Language Models Need Sleep is the strongest current analogy for finite-window eviction. The model spends extra consolidation compute before old context leaves the attention window, then resumes cheaper wake-time prediction. The time-series analogue is a learned state-refresh step over recent numeric observations, event streams, context, and action history before raw samples are dropped.

FADE adds the continual-learning warning: online systems need selective forgetting, not a single fixed retention horizon. The time-series version should forget stale mappings while retaining stable dynamics and rare safety-relevant state.

TurboQuant adds the serving-memory warning: compressed retained state must improve actual latency, throughput, memory pressure, and quality after dequantization or retrieval cost is counted.

Latent Context Language Models add adjacent evidence for prefill-time learned context compression: a smaller encoder compresses static prompt spans into soft latent tokens before decoder prefill, with optional exact expansion for selected chunks. For streaming TSFMs, this sharpens whether compression can be updated online as observations and tool results arrive, or whether it belongs at eviction and consolidation boundaries.

Mamba-3, RWKV-TS, and RATE are architecture background for compact recurrent state, numeric time-series recurrence, and action-trajectory memory. They are not sufficient by themselves because the streaming-state target also needs context schemas, event streams, interventions, state-refresh probes, and serving measurements.

Design Requirements

  • State update cost MUST be reported per sample, per event, or per chunk.
  • Retained state size MUST be explicit: KV cache, recurrent hidden state, memory tokens, fast weights, external memory, or compressed summaries.
  • The model SHOULD expose an abstain/silence/trigger decision when real-time output is optional or costly.
  • Benchmarks SHOULD include benign no-op spans and rare critical spans, so false positives and false negatives are both measured.
  • Context eviction SHOULD be audited: what is lost when raw history leaves the retained window?
  • Compression SHOULD be evaluated against downstream state utility, not only byte reduction or reconstruction error.
  • Action or control-input history MUST be distinguished from passive events and exogenous variables.

Relation To Foundation TSFM Agenda

This page fills the streaming-state gap in the Foundation Time-Series Model Research Agenda. It maps most directly to streaming state and long context, but also touches event streams, context interface, dynamic compute, and control/counterfactuals when action history is present.

The agenda-relevant test is:

Can the model keep useful state under continuous updates,
with bounded latency and memory, while preserving the variables
needed for future observations, alerts, and candidate interventions?

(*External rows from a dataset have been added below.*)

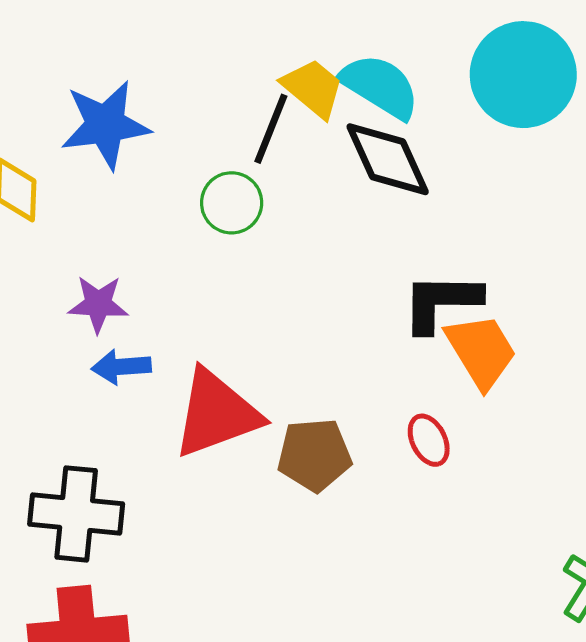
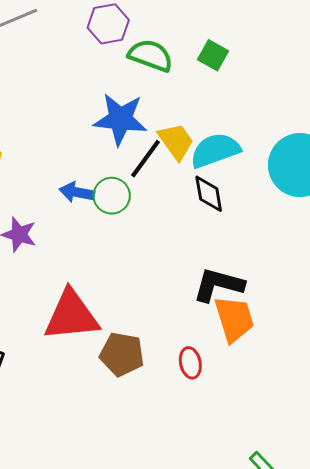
cyan semicircle: (380, 86) -> (215, 150), turned -66
blue star: (105, 125) -> (120, 119), moved
black diamond: (388, 159) -> (209, 194), size x0.7
blue arrow: (121, 367) -> (77, 192), moved

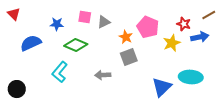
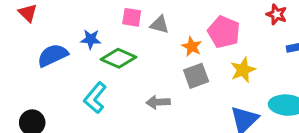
gray triangle: (104, 22) -> (159, 25), turned 40
blue star: (57, 24) -> (91, 39), moved
red star: (184, 24) -> (277, 14), moved
yellow star: (172, 43) -> (243, 70), moved

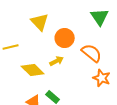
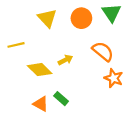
orange circle: (65, 38) -> (81, 18), moved

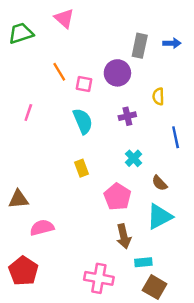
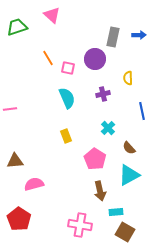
pink line: (28, 113) -> (10, 109), moved, turned 64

Audio-Interaction does not answer this test. It gives a serving-contract and trigger-evaluation analogy outside numeric time series, but it does not provide bounded memory, eviction audits, learned state compression, multivariate observations, irregular event streams, graph time series, topology, exogenous variables, or typed actions and control inputs.

Open Questions

  • What is the minimal benchmark for always-on numeric time-series state updates?
  • Should a streaming TSFM emit an explicit abstain/alert/action token, or should that decision live in a separate policy head?
  • Should no-op behavior be represented as explicit abstain/alert/action tokens, while avoiding Audio-Interaction-style reliance on hand-curated silence supervision?
  • How should state-refresh quality be measured after a retained window is evicted?
  • Can FIFO-style ingestion/decoding decoupling transfer from audio to telemetry serving without being mistaken for context compression?
  • Which retained-state interface is best under real serving constraints: KV cache, recurrent state, memory tokens, fast weights, learned summaries, or compressed retrieval memory?
  • How should false-positive alerting cost and false-negative safety cost be weighted for rare operational events?
  • Can Moshi-style entropy-over-token-stream diagnostics become useful health checks for generated forecasts, alert streams, or latent-state summaries under quantization and long-running service?